Source texts of formatted documents
»»
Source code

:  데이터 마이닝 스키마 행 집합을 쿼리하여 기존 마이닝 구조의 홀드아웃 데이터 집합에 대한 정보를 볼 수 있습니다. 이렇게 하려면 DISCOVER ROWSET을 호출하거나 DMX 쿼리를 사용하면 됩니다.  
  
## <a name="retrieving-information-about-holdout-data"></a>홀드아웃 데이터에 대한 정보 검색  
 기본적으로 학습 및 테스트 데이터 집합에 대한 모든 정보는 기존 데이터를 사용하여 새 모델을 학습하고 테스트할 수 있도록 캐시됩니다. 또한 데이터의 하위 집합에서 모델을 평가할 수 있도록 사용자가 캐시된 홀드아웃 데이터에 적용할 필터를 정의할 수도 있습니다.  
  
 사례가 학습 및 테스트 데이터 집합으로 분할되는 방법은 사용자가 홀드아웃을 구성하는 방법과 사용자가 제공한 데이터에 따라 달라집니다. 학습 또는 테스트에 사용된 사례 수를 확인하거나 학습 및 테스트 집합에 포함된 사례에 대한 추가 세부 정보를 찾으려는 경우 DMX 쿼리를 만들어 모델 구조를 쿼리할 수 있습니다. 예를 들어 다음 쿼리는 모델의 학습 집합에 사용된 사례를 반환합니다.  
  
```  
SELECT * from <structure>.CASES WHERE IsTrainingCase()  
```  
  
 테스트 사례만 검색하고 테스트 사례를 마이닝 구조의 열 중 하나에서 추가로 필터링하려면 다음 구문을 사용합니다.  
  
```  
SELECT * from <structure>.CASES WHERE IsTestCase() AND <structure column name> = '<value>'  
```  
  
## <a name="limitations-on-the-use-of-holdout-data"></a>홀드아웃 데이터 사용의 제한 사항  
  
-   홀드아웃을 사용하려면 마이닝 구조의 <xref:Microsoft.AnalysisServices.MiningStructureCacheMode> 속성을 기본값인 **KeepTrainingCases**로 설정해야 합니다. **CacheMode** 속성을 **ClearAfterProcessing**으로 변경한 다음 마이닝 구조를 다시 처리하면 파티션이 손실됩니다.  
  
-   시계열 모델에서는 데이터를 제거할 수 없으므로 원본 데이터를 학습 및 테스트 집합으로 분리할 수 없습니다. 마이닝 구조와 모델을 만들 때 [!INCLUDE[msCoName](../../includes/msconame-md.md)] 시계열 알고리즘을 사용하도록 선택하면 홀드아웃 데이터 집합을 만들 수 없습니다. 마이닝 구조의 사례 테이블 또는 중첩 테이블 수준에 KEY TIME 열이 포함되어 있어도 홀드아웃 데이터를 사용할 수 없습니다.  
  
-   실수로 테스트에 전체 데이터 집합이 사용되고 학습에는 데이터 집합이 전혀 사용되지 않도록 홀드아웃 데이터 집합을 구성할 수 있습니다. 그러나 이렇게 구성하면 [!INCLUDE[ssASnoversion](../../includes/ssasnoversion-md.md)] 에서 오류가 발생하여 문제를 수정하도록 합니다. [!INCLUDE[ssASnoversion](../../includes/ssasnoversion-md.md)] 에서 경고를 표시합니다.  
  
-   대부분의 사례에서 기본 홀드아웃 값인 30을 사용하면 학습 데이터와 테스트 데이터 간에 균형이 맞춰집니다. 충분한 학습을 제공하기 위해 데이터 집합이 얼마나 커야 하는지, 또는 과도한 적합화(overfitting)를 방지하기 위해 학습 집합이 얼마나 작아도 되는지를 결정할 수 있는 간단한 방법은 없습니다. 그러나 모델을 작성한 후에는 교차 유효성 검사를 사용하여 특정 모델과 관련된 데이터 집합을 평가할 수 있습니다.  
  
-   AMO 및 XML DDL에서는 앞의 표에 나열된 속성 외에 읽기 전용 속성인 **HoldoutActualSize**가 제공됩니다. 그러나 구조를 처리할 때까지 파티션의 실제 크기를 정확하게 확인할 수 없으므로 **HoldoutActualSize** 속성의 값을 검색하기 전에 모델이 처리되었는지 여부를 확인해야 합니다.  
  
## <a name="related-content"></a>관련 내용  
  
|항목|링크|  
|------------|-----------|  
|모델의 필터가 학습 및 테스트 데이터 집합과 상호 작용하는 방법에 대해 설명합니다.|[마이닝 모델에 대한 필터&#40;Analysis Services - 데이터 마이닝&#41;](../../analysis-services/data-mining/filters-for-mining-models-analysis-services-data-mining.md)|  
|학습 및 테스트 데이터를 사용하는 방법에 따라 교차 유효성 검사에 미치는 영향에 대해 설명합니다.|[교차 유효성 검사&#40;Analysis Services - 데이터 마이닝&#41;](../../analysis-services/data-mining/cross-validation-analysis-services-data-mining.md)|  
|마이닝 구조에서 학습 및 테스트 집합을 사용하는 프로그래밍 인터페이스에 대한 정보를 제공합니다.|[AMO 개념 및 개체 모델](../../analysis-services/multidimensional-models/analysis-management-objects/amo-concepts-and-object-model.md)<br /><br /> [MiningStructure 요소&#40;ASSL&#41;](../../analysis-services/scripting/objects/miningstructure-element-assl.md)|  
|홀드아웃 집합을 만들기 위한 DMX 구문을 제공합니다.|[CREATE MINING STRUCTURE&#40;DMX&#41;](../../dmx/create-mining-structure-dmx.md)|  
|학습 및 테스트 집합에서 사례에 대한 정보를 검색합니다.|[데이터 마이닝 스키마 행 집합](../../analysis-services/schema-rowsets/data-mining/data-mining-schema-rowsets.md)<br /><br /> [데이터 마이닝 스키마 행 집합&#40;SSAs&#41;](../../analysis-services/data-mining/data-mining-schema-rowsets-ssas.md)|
««
→ **Exercise objective**:
Copy out all lines from the records where the word "사용하는" appears.

→ **Exercise result**:
|학습 및 테스트 데이터를 사용하는 방법에 따라 교차 유효성 검사에 미치는 영향에 대해 설명합니다.|[교차 유효성 검사&#40;Analysis Services - 데이터 마이닝&#41;](../../analysis-services/data-mining/cross-validation-analysis-services-data-mining.md)|  
|마이닝 구조에서 학습 및 테스트 집합을 사용하는 프로그래밍 인터페이스에 대한 정보를 제공합니다.|[AMO 개념 및 개체 모델](../../analysis-services/multidimensional-models/analysis-management-objects/amo-concepts-and-object-model.md)<br /><br /> [MiningStructure 요소&#40;ASSL&#41;](../../analysis-services/scripting/objects/miningstructure-element-assl.md)|  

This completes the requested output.